◆ Your assignment ◆
In the data below, substitute "data series" for every occurrence of "series" in the lines starting at the line containing "response to auxin" and ending at the line containing "Which series contains the lowest Y value?", and reproduce only those lines with all else unchanged.

------------------------

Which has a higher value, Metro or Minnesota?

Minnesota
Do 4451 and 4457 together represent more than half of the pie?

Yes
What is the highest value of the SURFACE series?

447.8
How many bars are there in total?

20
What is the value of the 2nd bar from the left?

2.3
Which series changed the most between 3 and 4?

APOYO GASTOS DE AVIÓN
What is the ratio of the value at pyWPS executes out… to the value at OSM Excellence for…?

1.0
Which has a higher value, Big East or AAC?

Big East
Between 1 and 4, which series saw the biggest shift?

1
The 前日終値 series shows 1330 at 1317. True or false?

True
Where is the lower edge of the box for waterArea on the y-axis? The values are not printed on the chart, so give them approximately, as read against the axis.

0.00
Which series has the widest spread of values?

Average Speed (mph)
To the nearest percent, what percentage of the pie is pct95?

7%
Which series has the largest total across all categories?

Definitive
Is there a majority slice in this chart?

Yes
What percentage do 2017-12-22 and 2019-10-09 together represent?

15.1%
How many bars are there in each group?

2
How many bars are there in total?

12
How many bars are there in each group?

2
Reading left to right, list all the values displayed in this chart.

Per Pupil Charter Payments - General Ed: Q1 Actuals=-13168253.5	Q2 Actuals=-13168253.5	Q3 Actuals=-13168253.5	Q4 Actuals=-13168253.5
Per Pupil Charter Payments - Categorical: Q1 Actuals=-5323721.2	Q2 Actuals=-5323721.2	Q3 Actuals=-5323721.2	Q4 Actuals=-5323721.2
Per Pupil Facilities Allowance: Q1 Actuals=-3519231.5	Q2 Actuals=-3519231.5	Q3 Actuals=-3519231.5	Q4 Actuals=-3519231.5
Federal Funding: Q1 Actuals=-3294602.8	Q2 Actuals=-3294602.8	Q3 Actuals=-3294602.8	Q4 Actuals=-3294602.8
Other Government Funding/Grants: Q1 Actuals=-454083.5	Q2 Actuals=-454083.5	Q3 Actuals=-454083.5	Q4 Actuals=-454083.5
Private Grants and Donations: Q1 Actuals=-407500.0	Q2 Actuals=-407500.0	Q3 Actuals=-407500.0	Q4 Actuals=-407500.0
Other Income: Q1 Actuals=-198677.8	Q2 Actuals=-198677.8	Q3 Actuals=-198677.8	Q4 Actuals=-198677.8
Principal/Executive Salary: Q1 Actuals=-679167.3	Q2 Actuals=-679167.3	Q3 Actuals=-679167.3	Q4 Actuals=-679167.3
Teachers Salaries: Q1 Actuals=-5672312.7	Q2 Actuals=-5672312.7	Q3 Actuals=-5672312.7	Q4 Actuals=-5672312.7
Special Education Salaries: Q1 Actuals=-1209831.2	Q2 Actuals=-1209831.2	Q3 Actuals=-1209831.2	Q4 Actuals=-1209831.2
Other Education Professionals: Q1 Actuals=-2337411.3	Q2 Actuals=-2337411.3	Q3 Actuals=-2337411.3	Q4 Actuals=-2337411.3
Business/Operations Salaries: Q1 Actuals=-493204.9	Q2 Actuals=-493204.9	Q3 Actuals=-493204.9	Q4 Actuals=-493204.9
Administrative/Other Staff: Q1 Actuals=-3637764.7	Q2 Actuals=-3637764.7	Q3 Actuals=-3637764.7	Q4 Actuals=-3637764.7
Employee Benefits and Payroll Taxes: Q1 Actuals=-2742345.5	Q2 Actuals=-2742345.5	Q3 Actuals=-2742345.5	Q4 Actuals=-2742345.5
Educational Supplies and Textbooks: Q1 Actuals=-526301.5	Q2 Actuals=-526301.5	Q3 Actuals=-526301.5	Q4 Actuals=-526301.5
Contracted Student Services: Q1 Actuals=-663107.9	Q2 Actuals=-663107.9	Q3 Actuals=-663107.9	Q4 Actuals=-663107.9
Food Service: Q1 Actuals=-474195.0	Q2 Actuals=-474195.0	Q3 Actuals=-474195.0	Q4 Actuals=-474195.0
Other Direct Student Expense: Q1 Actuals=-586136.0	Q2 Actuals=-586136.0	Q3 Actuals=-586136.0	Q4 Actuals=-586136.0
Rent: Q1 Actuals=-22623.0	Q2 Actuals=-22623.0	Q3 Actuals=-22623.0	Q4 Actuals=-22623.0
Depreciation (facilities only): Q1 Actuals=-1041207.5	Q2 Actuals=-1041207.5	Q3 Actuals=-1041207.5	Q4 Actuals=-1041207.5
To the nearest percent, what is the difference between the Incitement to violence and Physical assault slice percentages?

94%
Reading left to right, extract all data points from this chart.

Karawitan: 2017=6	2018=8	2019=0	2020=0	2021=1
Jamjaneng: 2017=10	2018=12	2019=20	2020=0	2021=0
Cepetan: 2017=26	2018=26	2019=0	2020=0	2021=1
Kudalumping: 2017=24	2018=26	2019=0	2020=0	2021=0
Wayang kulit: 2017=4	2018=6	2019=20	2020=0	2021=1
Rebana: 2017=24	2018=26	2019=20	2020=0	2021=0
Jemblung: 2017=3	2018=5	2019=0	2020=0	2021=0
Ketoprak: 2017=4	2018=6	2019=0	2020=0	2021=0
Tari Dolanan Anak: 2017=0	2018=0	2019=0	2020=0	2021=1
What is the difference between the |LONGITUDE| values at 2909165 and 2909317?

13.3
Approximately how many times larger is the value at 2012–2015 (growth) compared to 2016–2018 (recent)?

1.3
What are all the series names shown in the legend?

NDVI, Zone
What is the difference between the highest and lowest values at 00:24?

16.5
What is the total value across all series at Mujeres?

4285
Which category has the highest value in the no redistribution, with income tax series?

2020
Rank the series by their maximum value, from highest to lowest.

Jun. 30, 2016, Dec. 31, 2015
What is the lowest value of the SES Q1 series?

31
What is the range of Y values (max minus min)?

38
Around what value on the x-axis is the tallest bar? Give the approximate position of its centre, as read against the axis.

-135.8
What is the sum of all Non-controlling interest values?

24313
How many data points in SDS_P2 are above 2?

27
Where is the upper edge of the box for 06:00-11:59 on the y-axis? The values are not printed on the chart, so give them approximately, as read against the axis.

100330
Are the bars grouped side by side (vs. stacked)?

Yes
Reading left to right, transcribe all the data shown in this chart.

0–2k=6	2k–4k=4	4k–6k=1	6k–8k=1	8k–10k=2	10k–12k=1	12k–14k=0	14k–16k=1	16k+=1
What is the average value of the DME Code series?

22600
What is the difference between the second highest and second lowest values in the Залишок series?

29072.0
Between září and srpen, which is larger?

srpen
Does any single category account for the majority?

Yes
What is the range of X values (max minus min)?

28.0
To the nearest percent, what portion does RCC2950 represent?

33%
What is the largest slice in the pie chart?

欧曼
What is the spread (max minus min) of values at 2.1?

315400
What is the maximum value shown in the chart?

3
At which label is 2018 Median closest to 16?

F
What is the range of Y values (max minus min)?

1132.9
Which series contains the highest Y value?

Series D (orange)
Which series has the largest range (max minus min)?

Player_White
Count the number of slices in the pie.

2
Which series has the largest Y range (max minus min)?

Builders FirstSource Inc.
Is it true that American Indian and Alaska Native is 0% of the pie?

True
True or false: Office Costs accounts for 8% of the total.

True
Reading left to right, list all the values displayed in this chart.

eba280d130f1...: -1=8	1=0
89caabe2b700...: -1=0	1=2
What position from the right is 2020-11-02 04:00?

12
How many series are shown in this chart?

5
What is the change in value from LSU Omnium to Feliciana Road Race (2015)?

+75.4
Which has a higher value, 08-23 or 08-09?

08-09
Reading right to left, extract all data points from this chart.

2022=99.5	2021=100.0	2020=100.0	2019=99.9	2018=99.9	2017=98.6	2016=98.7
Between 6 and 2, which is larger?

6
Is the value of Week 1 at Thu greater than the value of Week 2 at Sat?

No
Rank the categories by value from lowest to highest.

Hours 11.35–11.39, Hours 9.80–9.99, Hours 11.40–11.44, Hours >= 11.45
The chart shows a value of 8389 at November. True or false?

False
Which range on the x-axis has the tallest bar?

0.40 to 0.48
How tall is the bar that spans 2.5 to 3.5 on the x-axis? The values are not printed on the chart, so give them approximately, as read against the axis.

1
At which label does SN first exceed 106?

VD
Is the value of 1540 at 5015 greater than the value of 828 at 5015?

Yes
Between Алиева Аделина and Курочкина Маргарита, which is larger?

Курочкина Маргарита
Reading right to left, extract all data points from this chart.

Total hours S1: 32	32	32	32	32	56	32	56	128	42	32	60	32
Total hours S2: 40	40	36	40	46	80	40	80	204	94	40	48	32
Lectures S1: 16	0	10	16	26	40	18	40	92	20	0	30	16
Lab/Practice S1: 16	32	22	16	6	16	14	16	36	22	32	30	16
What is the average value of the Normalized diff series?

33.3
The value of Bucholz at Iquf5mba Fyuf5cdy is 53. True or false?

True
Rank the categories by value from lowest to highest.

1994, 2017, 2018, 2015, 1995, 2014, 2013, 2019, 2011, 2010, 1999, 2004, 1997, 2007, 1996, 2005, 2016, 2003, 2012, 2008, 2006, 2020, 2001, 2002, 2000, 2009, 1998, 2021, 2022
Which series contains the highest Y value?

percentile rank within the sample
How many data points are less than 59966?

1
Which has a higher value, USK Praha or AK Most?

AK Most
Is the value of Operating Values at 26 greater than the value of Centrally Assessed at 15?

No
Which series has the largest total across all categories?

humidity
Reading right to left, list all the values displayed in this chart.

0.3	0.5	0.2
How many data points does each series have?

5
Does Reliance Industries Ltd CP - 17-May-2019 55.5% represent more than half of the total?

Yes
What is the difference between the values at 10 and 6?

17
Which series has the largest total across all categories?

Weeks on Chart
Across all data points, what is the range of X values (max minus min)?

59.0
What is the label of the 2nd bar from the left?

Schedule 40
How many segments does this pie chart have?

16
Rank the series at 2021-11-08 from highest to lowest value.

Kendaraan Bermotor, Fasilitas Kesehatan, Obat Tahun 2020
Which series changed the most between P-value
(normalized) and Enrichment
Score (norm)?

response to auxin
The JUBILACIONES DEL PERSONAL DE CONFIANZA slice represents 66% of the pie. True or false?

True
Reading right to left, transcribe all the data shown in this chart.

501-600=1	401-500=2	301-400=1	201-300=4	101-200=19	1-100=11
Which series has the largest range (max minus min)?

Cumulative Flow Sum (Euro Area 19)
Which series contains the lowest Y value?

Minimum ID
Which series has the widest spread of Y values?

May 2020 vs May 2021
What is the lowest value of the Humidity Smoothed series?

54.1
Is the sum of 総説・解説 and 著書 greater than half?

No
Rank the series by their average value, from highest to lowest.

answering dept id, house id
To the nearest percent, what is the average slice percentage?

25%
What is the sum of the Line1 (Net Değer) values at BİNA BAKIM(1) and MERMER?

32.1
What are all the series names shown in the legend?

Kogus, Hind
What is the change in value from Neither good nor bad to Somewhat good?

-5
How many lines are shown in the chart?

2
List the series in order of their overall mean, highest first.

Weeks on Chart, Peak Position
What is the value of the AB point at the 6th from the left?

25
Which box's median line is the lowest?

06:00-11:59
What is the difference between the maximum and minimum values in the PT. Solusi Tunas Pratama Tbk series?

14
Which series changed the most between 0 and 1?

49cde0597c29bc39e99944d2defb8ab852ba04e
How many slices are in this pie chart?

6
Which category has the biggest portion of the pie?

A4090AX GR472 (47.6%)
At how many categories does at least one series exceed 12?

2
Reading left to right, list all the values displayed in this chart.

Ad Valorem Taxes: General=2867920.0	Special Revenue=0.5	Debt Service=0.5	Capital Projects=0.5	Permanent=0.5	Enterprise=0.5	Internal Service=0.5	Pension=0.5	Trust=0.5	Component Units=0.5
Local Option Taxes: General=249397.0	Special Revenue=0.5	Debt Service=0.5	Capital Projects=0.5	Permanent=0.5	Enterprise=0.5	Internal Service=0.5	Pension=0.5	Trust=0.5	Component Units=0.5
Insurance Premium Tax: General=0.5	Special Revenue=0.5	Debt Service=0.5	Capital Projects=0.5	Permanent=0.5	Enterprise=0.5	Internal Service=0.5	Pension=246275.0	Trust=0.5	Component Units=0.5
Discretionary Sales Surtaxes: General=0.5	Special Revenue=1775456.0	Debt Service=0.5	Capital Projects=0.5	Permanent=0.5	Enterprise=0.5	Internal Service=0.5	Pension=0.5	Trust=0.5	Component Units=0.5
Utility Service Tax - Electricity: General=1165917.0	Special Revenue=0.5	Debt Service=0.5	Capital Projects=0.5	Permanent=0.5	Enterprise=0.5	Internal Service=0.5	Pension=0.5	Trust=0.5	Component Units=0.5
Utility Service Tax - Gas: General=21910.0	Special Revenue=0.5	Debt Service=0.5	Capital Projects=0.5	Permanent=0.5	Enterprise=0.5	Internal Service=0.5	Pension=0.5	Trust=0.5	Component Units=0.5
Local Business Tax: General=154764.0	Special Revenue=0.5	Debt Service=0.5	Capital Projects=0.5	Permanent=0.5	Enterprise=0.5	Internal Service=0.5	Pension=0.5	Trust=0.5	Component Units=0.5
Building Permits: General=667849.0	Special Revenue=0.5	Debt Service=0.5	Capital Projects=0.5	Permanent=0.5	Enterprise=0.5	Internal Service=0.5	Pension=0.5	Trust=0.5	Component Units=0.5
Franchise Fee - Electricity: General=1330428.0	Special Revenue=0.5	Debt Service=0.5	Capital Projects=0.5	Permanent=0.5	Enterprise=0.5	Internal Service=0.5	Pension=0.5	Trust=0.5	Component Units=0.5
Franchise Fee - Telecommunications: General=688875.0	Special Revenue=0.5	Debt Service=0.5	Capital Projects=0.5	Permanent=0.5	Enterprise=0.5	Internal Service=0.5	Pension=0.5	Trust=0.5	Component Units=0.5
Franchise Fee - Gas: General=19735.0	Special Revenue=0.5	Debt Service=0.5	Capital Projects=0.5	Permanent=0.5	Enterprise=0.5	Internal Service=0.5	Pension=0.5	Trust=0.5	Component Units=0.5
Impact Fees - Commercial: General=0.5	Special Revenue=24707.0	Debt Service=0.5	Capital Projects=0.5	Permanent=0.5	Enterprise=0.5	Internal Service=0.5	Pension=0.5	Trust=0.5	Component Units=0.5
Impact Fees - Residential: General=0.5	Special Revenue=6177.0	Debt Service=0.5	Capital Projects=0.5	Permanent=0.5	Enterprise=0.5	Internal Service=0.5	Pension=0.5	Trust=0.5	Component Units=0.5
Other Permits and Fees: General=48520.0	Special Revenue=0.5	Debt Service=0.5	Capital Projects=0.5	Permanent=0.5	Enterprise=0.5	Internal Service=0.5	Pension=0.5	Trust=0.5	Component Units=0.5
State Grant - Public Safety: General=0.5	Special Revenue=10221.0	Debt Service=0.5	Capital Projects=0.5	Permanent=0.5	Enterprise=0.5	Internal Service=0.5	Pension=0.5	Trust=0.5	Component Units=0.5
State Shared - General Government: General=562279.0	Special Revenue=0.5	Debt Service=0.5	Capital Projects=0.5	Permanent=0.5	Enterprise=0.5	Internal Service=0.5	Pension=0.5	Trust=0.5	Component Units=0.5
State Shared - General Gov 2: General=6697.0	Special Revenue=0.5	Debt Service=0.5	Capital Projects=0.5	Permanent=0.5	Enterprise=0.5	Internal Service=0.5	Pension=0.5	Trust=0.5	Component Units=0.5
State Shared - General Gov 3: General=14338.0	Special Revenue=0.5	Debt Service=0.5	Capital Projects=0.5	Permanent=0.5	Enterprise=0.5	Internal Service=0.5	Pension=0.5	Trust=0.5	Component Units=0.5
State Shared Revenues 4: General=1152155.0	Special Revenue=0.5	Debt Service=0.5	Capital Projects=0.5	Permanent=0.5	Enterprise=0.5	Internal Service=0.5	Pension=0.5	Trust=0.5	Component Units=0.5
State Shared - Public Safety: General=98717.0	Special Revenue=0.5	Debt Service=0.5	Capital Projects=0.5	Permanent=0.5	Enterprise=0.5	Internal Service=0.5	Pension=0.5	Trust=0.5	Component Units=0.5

------------------------

◆ Written answer ◆
response to auxin
The JUBILACIONES DEL PERSONAL DE CONFIANZA slice represents 66% of the pie. True or false?

True
Reading right to left, transcribe all the data shown in this chart.

501-600=1	401-500=2	301-400=1	201-300=4	101-200=19	1-100=11
Which data series has the largest range (max minus min)?

Cumulative Flow Sum (Euro Area 19)
Which data series contains the lowest Y value?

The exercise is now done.